§ Data for review:
========

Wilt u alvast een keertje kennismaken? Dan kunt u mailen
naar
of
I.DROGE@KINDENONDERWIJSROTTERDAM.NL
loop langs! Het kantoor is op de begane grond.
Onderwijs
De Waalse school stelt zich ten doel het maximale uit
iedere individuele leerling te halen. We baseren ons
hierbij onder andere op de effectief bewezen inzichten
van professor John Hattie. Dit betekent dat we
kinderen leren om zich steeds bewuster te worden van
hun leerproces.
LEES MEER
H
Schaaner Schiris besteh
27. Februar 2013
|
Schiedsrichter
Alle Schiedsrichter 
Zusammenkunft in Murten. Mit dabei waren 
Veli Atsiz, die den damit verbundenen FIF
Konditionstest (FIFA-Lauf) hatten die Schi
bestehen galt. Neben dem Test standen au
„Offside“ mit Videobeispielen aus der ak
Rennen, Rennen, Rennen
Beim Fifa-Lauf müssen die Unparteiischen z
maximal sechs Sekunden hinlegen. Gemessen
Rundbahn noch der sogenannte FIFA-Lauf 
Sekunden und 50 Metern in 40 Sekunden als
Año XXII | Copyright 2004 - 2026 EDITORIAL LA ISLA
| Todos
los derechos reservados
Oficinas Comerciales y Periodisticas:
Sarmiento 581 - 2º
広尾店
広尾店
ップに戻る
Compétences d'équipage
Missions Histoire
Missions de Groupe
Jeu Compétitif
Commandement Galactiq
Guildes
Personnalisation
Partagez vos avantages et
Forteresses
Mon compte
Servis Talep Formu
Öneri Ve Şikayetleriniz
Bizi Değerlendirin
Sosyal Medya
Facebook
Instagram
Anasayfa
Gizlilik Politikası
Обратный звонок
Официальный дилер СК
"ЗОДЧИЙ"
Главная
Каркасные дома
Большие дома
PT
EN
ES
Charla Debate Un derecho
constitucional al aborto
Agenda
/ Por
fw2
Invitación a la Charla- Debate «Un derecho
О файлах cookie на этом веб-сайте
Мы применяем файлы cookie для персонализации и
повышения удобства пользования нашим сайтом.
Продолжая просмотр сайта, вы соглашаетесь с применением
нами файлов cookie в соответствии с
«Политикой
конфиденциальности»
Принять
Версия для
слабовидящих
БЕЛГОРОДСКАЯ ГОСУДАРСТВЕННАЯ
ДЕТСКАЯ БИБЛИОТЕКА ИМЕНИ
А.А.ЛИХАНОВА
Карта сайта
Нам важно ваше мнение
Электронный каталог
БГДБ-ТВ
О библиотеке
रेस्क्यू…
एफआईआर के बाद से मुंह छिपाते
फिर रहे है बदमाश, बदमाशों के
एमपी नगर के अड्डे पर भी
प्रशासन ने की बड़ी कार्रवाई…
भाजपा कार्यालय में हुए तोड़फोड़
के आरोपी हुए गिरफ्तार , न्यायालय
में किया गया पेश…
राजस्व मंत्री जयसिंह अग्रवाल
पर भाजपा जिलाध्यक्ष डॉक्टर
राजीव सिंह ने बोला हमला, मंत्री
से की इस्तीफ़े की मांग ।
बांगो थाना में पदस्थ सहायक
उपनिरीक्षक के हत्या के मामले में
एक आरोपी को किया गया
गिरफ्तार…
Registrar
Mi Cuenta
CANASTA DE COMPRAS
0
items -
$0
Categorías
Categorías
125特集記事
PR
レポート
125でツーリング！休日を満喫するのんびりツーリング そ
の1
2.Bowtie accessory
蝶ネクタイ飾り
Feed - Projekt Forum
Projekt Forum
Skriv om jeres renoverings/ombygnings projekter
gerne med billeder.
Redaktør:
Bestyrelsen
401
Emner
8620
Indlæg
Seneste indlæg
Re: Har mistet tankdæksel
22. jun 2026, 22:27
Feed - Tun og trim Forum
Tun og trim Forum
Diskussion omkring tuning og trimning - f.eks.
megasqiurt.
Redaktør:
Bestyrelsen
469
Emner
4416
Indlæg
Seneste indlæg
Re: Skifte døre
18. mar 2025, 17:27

========

§ To-do item: Render every line of the material above as a numbered list, leaving out any blank lines.

§ Answer to the problem:
1. Wilt u alvast een keertje kennismaken? Dan kunt u mailen
2. naar
3. of
4. I.DROGE@KINDENONDERWIJSROTTERDAM.NL
5. loop langs! Het kantoor is op de begane grond.
6. Onderwijs
7. De Waalse school stelt zich ten doel het maximale uit
8. iedere individuele leerling te halen. We baseren ons
9. hierbij onder andere op de effectief bewezen inzichten
10. van professor John Hattie. Dit betekent dat we
11. kinderen leren om zich steeds bewuster te worden van
12. hun leerproces.
13. LEES MEER
14. H
15. Schaaner Schiris besteh
16. 27. Februar 2013
17. |
18. Schiedsrichter
19. Alle Schiedsrichter 
20. Zusammenkunft in Murten. Mit dabei waren 
21. Veli Atsiz, die den damit verbundenen FIF
22. Konditionstest (FIFA-Lauf) hatten die Schi
23. bestehen galt. Neben dem Test standen au
24. „Offside“ mit Videobeispielen aus der ak
25. Rennen, Rennen, Rennen
26. Beim Fifa-Lauf müssen die Unparteiischen z
27. maximal sechs Sekunden hinlegen. Gemessen
28. Rundbahn noch der sogenannte FIFA-Lauf 
29. Sekunden und 50 Metern in 40 Sekunden als
30. Año XXII | Copyright 2004 - 2026 EDITORIAL LA ISLA
31. | Todos
32. los derechos reservados
33. Oficinas Comerciales y Periodisticas:
34. Sarmiento 581 - 2º
35. 広尾店
36. 広尾店
37. ップに戻る
38. Compétences d'équipage
39. Missions Histoire
40. Missions de Groupe
41. Jeu Compétitif
42. Commandement Galactiq
43. Guildes
44. Personnalisation
45. Partagez vos avantages et
46. Forteresses
47. Mon compte
48. Servis Talep Formu
49. Öneri Ve Şikayetleriniz
50. Bizi Değerlendirin
51. Sosyal Medya
52. Facebook
53. Instagram
54. Anasayfa
55. Gizlilik Politikası
56. Обратный звонок
57. Официальный дилер СК
58. "ЗОДЧИЙ"
59. Главная
60. Каркасные дома
61. Большие дома
62. PT
63. EN
64. ES
65. Charla Debate Un derecho
66. constitucional al aborto
67. Agenda
68. / Por
69. fw2
70. Invitación a la Charla- Debate «Un derecho
71. О файлах cookie на этом веб-сайте
72. Мы применяем файлы cookie для персонализации и
73. повышения удобства пользования нашим сайтом.
74. Продолжая просмотр сайта, вы соглашаетесь с применением
75. нами файлов cookie в соответствии с
76. «Политикой
77. конфиденциальности»
78. Принять
79. Версия для
80. слабовидящих
81. БЕЛГОРОДСКАЯ ГОСУДАРСТВЕННАЯ
82. ДЕТСКАЯ БИБЛИОТЕКА ИМЕНИ
83. А.А.ЛИХАНОВА
84. Карта сайта
85. Нам важно ваше мнение
86. Электронный каталог
87. БГДБ-ТВ
88. О библиотеке
89. रेस्क्यू…
90. एफआईआर के बाद से मुंह छिपाते
91. फिर रहे है बदमाश, बदमाशों के
92. एमपी नगर के अड्डे पर भी
93. प्रशासन ने की बड़ी कार्रवाई…
94. भाजपा कार्यालय में हुए तोड़फोड़
95. के आरोपी हुए गिरफ्तार , न्यायालय
96. में किया गया पेश…
97. राजस्व मंत्री जयसिंह अग्रवाल
98. पर भाजपा जिलाध्यक्ष डॉक्टर
99. राजीव सिंह ने बोला हमला, मंत्री
100. से की इस्तीफ़े की मांग ।
101. बांगो थाना में पदस्थ सहायक
102. उपनिरीक्षक के हत्या के मामले में
103. एक आरोपी को किया गया
104. गिरफ्तार…
105. Registrar
106. Mi Cuenta
107. CANASTA DE COMPRAS
108. 0
109. items -
110. $0
111. Categorías
112. Categorías
113. 125特集記事
114. PR
115. レポート
116. 125でツーリング！休日を満喫するのんびりツーリング そ
117. の1
118. 2.Bowtie accessory
119. 蝶ネクタイ飾り
120. Feed - Projekt Forum
121. Projekt Forum
122. Skriv om jeres renoverings/ombygnings projekter
123. gerne med billeder.
124. Redaktør:
125. Bestyrelsen
126. 401
127. Emner
128. 8620
129. Indlæg
130. Seneste indlæg
131. Re: Har mistet tankdæksel
132. 22. jun 2026, 22:27
133. Feed - Tun og trim Forum
134. Tun og trim Forum
135. Diskussion omkring tuning og trimning - f.eks.
136. megasqiurt.
137. Redaktør:
138. Bestyrelsen
139. 469
140. Emner
141. 4416
142. Indlæg
143. Seneste indlæg
144. Re: Skifte døre
145. 18. mar 2025, 17:27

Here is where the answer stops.